Arthur's Landing, now Port Arthur. There were few
habitations and no ports. The Hudson's Bay Company's post at the Pic persisted at least till 1865, but how much
longer its post, or at least a post, lasted there is problematical.
When William Van Horne actually began the Herculean task of building the
Canadian Pacific Railroad along the north shore west from Heron Bay, it was necessary to have a dock, to which
rails, ties, other supplies, men and provisions could be taken. Peninsula Harbor, because of its great depth and
protection from winds was chosen. Remains of the Pier could still be seen when present operations at Marathon were
begun. To this pier came the well remembered vessels of many Great Lakes lines, both sailing vessels and steamboats
- the Ontario, Ocean, Argyle, Prussia, Kinkadin, E. M. Foster, and many stragglers carrying lumber for bridges and
trestles, and rails. Then there were Smith and Mitchell's meat vessels, The Butcher Maid and The Butcher Boy.
Captain Nicholson was master of one of them and remembers well how the cattle and other meat on the hoof were
carried by vessel to Peninsula, as the C.P.R.'s main camp on the picturesque bay of the same name came to be
called. Here the cattle were driven from camp to camp as required. Slaughtering was done at the destination of the
individual animal, and carcasses were wrapped in cheesecloth and hung up on neighboring trees till
Captain Nicholson also recalls how the natives were always passing to and fro,
mainly between Port Arthur and Peninsula. Three gangs, it was commonly reported, were required on the railroad job,
"one coming, one going, and one on the job.

• [RECORD SET]
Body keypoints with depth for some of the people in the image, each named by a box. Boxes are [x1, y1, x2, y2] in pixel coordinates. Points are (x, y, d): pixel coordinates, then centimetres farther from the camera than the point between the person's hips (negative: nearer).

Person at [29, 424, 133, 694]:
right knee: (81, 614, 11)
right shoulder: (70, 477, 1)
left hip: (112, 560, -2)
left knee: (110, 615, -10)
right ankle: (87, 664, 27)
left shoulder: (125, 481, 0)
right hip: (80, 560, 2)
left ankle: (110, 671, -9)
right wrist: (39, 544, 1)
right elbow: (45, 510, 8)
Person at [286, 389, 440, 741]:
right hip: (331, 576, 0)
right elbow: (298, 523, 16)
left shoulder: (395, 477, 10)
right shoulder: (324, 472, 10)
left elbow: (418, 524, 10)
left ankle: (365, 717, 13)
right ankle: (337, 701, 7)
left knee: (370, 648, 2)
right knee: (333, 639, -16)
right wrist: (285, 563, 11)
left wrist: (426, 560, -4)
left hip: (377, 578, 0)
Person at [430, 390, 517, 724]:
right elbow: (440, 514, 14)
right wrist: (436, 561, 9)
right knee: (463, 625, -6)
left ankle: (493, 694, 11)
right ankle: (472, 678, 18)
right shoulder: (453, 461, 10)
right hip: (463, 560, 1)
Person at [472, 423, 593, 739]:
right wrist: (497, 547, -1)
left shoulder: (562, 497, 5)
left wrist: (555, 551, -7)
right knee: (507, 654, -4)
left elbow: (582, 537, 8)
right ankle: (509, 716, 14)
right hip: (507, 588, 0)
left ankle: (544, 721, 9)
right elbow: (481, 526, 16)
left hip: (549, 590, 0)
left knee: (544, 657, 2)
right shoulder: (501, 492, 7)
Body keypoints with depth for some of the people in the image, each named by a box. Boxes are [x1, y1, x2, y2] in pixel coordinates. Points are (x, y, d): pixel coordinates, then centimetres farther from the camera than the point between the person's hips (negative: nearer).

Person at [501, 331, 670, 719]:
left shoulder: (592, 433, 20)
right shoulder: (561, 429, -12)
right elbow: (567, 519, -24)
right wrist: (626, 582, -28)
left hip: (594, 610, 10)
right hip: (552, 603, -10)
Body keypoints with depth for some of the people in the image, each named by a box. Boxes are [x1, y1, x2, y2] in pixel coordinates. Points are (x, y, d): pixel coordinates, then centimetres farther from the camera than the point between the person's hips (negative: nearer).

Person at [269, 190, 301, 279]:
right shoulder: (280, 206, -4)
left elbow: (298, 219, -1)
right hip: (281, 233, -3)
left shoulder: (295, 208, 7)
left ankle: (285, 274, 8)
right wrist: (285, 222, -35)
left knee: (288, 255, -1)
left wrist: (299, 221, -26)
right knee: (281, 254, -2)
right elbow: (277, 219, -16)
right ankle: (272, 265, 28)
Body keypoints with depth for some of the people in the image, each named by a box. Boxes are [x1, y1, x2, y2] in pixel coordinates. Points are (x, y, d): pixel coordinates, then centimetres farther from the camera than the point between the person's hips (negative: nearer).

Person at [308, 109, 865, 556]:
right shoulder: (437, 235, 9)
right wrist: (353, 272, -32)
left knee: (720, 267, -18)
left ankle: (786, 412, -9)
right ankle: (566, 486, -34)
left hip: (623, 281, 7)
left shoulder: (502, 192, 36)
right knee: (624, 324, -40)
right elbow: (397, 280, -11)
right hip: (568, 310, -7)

• [ASSIGNMENT]
Copy out the Peninsula Harbor text, starting at "Arthur's Landing, now" and ending at "there is problematical.", and swap "problematical" for "uncertain".

• [PROBLEM SOLUTION]
Arthur's Landing, now Port Arthur. There were few
habitations and no ports. The Hudson's Bay Company's post at the Pic persisted at least till 1865, but how much
longer its post, or at least a post, lasted there is uncertain.